Le projet stratégique de gazoduc reliant le Nigéria au Maroc, désormais rebaptisé Gazoduc Afrique Atlantique, suscite un vif intérêt international. Lors des réunions de printemps 2025 du FMI et du Groupe de la Banque mondiale à Washington, le ministre nigérian des Finances, Wale Edun, a révélé l’intérêt croissant des États-Unis pour ce mégaprojet énergétique, indique le quotidien L’Economiste dans son édition du mercredi 30 avril.
«Les principaux domaines d’intérêt incluent les investissements américains dans le secteur du gaz naturel nigérian, en particulier le gazoduc Nigéria-Maroc, compte tenu des vastes réserves de gaz du pays», a-t-il déclaré devant la presse. Ce positionnement américain pourrait être interprété comme une réponse géostratégique à l’influence croissante de la Chine en Afrique, lit-on.
En effet, la Chine est également sur les rangs. Le groupe industriel Jingye, un géant chinois de l’acier, a annoncé en début d’année sa participation au projet via sa filiale britannique Jingye British Steel, qui s’engage à fournir l’acier nécessaire à la construction du pipeline.
Le projet entre en 2025 dans une phase clé d’investissement. Présenté à Washington aux investisseurs américains, le projet a franchi plusieurs étapes techniques majeures. La directrice générale de l’Onhym, Amina Benkhadra, a confirmé une accélération significative du chantier, avec une mise en service progressive des premiers tronçons prévue dès 2029.
Sur le plan national, le tronçon terrestre du gazoduc reliera Dakhla au réseau Maghreb-Europe, notamment dans la région de Ouezzane, conformément au plan d’action 2025 de l’Onhym. Les études d’ingénierie détaillées ont validé la faisabilité économique du projet, estimé à près de 25 milliards de dollars, et conforme aux standards internationaux.
Pour Leila Benali, ministre de la Transition énergétique et du Développement durable, «ce projet illustre la nouvelle vision du Maroc en matière de sécurité énergétique». À Londres, en marge du Sommet international sur l’avenir de la sécurité énergétique, elle a souligné l’importance de «l’accès anticipé au marché international du GNL, la signature de contrats de gaz en amont des investissements, et la réalisation d’infrastructures comme le gazoduc Nigéria-Maroc».

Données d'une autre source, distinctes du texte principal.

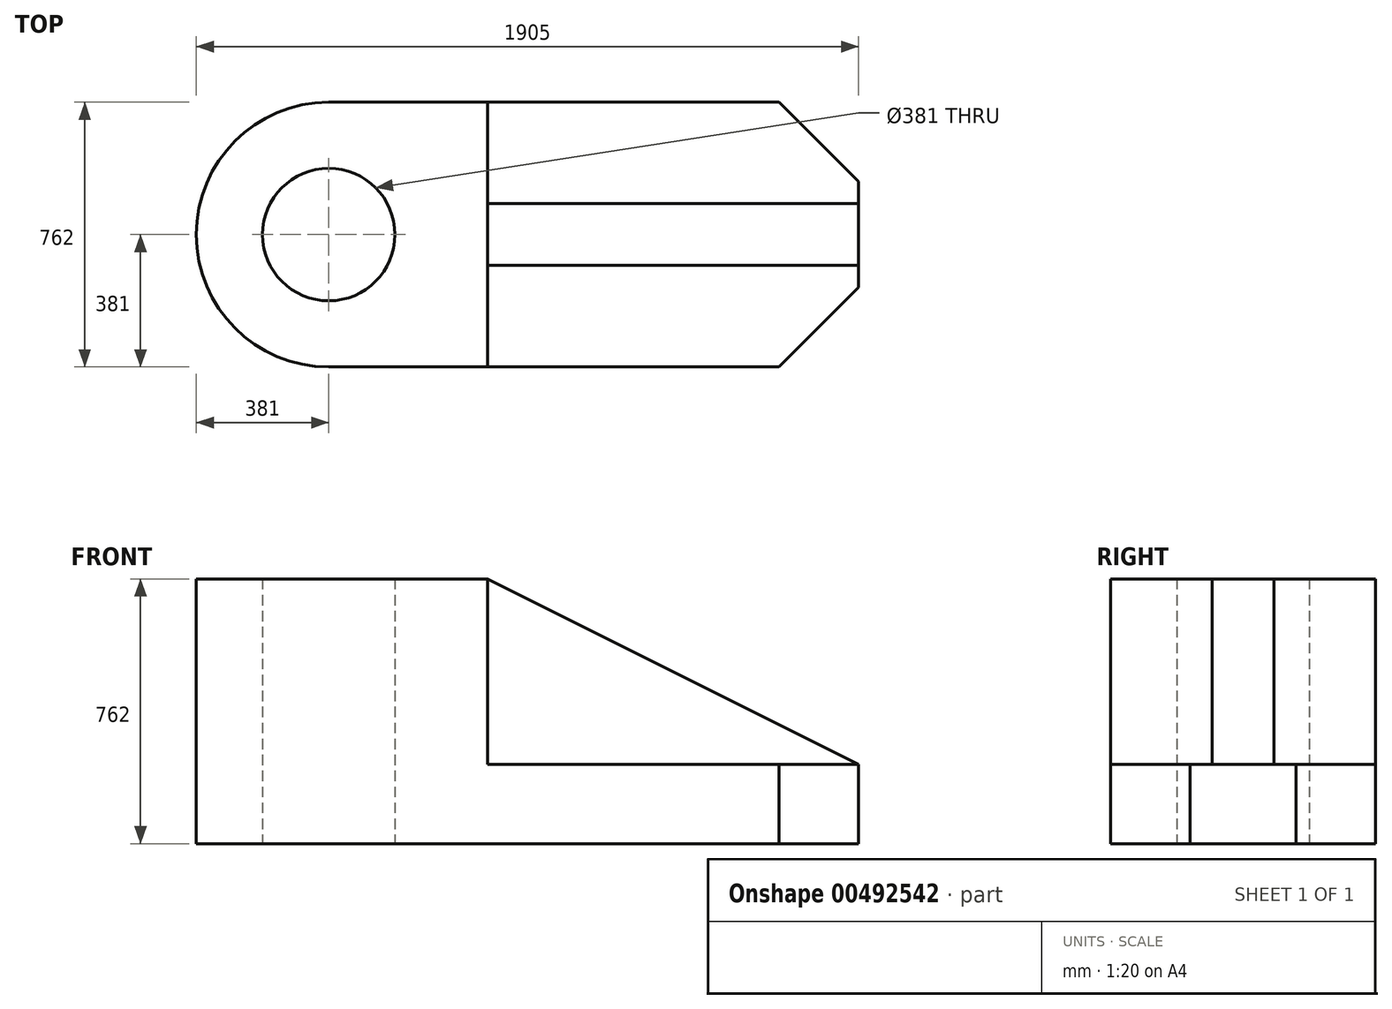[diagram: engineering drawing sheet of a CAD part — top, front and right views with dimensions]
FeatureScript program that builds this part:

Le Royaume a ainsi lancé un appel d’offres de 6 milliards de dollars pour développer ses infrastructures gazières et connecter son réseau au Gazoduc Afrique Atlantique. Cette plateforme jouera un rôle clé dans le transport de gaz naturel et d’hydrogène vert entre l’Afrique et l’Europe, en soutenant les transitions énergétiques à différentes échelles, souligne L’Economiste.
Au-delà de l’enjeu énergétique, ce projet s’inscrit dans une stratégie de coopération Sud-Sud ambitieuse, cohérente avec la doctrine diplomatique marocaine axée sur la solidarité continentale et le renforcement des intégrations régionales. Comme le soulignent Rida Lyammouri et Fadoua Ammari dans une récente analyse du Policy Center for the New South, le gazoduc bénéficie du soutien officiel de la CEDEAO et des pays concernés. Il vise à sécuriser l’approvisionnement énergétique des États d’Afrique de l’Ouest tout en offrant à l’Europe une alternative stratégique aux routes d’acheminement traditionnelles. Pour les provinces du Sud du Maroc, ce corridor énergétique pourrait catalyser une dynamique de développement local, notamment dans les secteurs des énergies renouvelables, des services logistiques et des infrastructures.